Phil: I love chouettes too, but I find them too distracting for me during a tournament, unless I am out of the running. What do you find so much fun about them?
Victor: Why are they fun? Well, to turn the game around against someone like Carter and see his expression when you recube; or hear Tuvya’s comment on my play: “This is an insane move!” And then occasionally to win a bet on a play against whole table is
priceless. Winning a few crazy backgames against David Todd — what can be better? Or hosting Akiko and MCG or Falafel in a New York chouette and gammoning them on the box, along with few mean members of the downtown game. This all gets my juices running. Most of all, backgammon is a really fun game and I love it!
Phil: You have a very interesting last name, which clearly identifies you as Jewish. Do you care to talk about your family history and culture and/or your religious beliefs?
Victor: I do identify myself as Jewish, but it’s more of a cultural aspect in my case, as I’m an atheist. My family had been through a lot of adversity (like most Jewish families in Europe, and especially in the Soviet Union) in the 20th century, but we are still alive and carry the torch — and that, to me, is the most important thing. I have become an American citizen, and I couldn’t be more proud. I love this country and the people, even the people in New York! I am also proud of my Russian heritage. I finished answering that question, looked at the mirror, and asked myself: Who am I?
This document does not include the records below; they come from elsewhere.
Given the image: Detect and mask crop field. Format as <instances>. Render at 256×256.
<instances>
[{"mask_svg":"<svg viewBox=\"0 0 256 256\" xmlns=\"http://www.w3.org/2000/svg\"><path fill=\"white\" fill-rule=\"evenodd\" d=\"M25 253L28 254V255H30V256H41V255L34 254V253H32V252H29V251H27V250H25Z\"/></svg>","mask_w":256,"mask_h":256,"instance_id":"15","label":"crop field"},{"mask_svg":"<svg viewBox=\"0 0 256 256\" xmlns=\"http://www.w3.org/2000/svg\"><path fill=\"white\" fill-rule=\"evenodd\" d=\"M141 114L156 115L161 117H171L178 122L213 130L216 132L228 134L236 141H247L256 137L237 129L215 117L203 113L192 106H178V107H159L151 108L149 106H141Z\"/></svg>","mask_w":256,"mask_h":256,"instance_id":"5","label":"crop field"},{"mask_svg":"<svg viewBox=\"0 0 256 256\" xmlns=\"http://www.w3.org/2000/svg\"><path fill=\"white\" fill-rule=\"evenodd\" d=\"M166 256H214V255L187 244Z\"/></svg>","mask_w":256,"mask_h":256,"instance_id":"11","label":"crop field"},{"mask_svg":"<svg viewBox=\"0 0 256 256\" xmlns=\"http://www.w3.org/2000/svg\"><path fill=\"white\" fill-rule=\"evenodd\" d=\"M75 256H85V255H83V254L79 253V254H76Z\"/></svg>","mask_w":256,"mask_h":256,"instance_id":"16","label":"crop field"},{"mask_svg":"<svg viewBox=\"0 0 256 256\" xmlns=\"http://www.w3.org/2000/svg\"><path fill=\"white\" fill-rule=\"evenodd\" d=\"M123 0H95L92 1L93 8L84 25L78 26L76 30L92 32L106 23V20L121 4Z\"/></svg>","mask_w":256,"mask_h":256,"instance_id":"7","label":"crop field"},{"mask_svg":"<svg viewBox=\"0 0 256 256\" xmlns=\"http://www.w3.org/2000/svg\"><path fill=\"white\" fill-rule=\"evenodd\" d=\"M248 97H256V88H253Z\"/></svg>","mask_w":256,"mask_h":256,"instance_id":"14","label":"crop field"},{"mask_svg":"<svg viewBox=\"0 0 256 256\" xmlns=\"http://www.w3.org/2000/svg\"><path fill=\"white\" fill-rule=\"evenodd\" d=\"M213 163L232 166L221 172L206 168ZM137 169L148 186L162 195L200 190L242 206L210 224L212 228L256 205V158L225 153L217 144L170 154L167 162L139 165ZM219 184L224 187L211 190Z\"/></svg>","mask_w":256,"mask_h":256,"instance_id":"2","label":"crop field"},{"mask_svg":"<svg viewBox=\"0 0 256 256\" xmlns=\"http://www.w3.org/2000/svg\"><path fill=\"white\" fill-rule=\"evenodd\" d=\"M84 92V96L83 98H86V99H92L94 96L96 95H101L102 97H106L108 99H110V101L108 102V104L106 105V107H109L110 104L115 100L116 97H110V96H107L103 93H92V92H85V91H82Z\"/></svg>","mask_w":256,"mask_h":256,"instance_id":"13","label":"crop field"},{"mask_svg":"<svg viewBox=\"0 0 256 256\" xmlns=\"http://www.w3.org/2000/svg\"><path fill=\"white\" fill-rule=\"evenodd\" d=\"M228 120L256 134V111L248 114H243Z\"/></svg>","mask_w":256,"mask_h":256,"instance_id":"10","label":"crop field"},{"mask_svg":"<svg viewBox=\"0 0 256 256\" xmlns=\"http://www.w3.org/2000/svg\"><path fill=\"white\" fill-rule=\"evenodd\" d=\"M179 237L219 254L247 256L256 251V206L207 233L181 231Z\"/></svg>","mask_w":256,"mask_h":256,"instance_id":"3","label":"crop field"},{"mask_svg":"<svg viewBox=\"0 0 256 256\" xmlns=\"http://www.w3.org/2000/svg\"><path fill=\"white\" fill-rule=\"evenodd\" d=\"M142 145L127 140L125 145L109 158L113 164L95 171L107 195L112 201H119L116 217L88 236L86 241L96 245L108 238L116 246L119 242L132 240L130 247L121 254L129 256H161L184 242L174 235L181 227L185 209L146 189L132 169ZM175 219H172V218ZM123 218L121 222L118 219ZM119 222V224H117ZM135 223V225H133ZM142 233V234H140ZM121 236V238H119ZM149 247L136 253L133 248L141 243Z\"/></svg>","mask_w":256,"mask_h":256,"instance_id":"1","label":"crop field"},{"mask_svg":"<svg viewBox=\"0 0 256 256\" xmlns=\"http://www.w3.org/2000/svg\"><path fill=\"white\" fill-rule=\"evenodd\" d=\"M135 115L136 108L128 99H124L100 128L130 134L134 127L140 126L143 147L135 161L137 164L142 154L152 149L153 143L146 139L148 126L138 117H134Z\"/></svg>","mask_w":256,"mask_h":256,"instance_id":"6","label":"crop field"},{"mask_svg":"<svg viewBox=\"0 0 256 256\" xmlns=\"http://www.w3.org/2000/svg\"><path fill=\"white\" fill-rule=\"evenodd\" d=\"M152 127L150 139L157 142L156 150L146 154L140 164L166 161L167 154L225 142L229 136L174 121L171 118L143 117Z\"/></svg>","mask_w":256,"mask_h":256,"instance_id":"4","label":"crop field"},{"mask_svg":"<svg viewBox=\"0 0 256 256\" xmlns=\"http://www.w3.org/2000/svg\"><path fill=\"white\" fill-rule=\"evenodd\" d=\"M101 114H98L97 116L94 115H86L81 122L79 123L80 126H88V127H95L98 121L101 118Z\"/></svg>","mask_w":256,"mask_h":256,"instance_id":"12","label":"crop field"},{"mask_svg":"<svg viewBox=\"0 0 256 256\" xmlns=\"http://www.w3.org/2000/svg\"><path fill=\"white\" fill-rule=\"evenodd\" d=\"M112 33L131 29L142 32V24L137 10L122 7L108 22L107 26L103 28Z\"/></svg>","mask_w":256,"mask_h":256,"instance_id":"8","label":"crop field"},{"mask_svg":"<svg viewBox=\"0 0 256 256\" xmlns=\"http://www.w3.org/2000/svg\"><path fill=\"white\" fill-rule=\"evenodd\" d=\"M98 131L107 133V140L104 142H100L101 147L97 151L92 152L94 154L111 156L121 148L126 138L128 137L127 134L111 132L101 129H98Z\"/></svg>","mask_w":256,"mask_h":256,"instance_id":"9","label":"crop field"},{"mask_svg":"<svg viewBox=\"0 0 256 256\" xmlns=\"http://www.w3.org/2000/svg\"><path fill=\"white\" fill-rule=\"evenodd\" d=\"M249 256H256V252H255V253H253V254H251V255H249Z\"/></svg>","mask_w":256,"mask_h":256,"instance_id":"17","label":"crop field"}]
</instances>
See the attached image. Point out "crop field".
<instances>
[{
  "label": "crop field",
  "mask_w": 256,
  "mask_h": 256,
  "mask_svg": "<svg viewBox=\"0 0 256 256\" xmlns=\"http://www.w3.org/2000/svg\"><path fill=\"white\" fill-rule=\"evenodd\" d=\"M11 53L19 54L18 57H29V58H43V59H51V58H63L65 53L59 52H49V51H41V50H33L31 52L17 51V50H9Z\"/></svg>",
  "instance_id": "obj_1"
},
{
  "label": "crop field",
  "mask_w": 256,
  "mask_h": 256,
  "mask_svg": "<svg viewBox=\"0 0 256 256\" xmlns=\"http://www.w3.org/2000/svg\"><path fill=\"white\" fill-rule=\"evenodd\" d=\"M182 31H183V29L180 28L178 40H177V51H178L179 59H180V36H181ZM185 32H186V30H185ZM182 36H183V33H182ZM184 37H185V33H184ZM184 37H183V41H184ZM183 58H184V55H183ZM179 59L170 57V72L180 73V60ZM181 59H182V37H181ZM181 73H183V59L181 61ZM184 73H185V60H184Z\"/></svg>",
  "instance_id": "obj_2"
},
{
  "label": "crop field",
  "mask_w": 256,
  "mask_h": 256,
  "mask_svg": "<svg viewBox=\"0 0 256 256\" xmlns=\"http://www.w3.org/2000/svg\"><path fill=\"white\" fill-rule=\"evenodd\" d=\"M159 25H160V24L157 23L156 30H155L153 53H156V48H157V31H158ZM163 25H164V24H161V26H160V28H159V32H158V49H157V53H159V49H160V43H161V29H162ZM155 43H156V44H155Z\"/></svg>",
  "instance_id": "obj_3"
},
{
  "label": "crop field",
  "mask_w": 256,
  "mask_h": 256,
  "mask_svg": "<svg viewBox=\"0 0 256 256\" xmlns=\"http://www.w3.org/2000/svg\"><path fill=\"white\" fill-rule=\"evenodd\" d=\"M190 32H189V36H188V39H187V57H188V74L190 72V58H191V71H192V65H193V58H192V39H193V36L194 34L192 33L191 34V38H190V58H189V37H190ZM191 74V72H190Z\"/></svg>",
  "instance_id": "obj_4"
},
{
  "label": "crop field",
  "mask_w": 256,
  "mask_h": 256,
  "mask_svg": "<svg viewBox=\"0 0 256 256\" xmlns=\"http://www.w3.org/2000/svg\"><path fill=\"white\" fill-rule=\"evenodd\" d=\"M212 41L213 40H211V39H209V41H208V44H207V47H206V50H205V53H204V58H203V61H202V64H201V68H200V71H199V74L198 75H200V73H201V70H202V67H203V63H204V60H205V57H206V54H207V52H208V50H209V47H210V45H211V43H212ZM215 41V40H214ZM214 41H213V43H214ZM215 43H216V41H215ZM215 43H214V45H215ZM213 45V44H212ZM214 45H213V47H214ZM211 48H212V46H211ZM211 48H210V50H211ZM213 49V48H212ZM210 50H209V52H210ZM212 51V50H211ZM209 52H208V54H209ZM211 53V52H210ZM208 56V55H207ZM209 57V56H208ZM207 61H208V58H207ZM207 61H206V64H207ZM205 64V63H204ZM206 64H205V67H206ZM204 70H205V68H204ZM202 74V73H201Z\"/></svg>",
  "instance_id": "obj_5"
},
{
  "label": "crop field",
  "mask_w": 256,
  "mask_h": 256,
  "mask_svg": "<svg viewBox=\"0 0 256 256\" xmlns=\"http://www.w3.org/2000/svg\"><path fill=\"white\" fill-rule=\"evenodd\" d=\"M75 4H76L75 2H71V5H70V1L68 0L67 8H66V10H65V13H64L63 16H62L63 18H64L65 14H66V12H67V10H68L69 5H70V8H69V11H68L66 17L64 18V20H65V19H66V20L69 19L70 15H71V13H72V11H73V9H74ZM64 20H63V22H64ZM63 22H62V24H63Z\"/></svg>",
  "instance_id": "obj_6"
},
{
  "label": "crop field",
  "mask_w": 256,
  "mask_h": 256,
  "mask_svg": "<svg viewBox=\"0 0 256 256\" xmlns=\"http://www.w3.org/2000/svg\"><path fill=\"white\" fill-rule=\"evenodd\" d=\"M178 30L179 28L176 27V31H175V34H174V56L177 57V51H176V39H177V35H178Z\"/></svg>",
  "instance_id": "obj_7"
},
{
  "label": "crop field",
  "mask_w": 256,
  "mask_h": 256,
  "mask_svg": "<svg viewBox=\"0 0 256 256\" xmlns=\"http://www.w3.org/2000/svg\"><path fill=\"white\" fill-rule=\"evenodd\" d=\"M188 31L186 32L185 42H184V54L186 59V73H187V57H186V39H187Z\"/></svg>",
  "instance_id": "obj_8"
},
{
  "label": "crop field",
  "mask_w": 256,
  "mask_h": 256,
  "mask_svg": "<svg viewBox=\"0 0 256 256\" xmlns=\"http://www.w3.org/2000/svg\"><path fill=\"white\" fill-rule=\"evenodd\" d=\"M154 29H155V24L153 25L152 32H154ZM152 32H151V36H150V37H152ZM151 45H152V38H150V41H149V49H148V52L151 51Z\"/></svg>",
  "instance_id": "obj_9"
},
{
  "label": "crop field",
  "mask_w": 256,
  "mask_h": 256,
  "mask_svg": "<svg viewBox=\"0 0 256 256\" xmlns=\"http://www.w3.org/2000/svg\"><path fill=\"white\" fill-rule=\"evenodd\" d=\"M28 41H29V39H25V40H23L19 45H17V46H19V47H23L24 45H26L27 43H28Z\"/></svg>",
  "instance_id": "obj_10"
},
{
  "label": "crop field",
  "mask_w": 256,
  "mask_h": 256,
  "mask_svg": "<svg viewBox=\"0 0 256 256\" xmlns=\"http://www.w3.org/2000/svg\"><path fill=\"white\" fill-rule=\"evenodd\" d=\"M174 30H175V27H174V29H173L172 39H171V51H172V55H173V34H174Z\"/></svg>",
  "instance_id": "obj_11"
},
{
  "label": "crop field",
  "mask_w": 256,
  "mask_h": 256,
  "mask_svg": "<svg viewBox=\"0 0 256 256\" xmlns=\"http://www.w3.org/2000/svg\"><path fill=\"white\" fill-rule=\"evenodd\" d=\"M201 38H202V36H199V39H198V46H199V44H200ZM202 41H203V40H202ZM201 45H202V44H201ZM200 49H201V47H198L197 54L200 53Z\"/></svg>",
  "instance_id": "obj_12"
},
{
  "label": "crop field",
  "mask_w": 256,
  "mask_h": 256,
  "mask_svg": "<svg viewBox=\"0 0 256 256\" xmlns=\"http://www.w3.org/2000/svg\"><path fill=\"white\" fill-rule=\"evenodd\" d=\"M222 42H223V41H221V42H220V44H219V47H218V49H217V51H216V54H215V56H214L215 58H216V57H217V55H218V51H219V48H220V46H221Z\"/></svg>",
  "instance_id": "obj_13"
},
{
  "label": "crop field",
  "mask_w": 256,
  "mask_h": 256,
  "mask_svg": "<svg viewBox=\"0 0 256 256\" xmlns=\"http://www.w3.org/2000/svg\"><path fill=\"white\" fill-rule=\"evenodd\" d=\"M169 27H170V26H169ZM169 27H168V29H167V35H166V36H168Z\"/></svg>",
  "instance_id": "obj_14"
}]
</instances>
Phil: When you have a particularly unlucky streak and the dice seem to clearly be going bad for you, what are your thoughts?
How do you handle it?
Victor: Great question! How I handle it varies, and depends on my form. I think over the last few years I learned to take the dice as a given — just play whatever is rolled. This approach helped me to play well and achieve good results. If it looks like I am irritated, it is probably not because of the dice but because I’m not on my game and not playing well.
Phil: Most top backgammon players are very strong at math. Are you? Have you studied math?
Are you able to easily divide by 1296 over the board, and do you do that kind of math over the board?
Victor: I was strong in math in my childhood and have an M.S. in financial engineering, where statistics play big role. But I wouldn’t call myself a math junkie. I rely more on my memory and positional feel.
Phil: If you had to pick out one trait of your personality or mind that has helped make you a great player, what would it be?
(MCG said it was his ability to hone in on the most important factor very quickly and accurately, and ignore the noise, for example.)
Victor: No, I could not isolate a single trait or approach. For me, improving in backgammon is finding out more about myself as a person. It is a little like playing musical instruments. When I find that inner harmony — I can solve most backgammon problems over the board.
Phil: Well, you may not realize how big an asset it is, but when you say things like after a match you might be able to remember the entire match and every position, that is not something many people can do, so your memory might be a much stronger asset than you realize. If you had to play a year with, for example, my memory, you might realize what an asset you have there!
Victor: Good point. You not only have to learn something, you do have to remember what you’ve learned, and be able to use it when you are playing.
Phil: You may not know this, but I chose to interview you because you truly are one of my heroes, and not just because of your skill, but because of your wonderful demeanor and good sportsmanship. Thanks for doing this interview and for your support of the U.S. Backgammon Federation.